> **Written task**
Search the records for lines with the word "Adoff" and copy each match.

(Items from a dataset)

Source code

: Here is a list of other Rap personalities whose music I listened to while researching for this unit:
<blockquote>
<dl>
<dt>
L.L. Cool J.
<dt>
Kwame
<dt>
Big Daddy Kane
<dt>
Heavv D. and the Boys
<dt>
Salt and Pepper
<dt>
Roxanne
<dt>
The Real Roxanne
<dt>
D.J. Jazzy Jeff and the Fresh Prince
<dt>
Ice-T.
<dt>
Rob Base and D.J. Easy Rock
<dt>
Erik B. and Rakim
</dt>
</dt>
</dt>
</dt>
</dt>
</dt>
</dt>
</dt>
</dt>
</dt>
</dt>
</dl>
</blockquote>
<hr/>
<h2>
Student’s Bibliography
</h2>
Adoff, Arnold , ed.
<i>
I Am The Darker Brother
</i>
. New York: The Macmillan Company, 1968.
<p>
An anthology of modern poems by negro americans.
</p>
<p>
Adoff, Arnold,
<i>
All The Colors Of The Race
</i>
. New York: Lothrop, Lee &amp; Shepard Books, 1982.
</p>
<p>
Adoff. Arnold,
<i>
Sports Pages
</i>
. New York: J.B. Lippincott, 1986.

> **Answer box**
Adoff, Arnold , ed.
Adoff, Arnold,
Adoff. Arnold,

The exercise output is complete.